*Electronics engineering source data*.
* * * * *

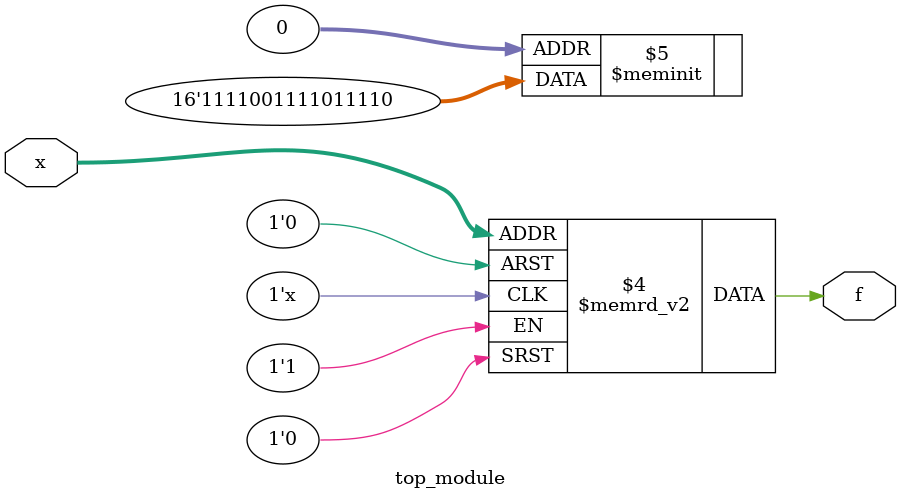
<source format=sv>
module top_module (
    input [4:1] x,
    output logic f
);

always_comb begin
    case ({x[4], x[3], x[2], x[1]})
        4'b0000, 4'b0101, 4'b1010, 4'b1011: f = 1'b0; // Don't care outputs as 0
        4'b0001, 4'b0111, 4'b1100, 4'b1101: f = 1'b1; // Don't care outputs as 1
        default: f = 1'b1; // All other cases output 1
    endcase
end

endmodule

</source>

* * * * *

*What you should do*. What must be transcribed is the run of lines from the one containing "always_comb begin" to the last line of the data above, inclusive, and only that.

*Written answer*.
always_comb begin
    case ({x[4], x[3], x[2], x[1]})
        4'b0000, 4'b0101, 4'b1010, 4'b1011: f = 1'b0; // Don't care outputs as 0
        4'b0001, 4'b0111, 4'b1100, 4'b1101: f = 1'b1; // Don't care outputs as 1
        default: f = 1'b1; // All other cases output 1
    endcase
end

endmodule

</source>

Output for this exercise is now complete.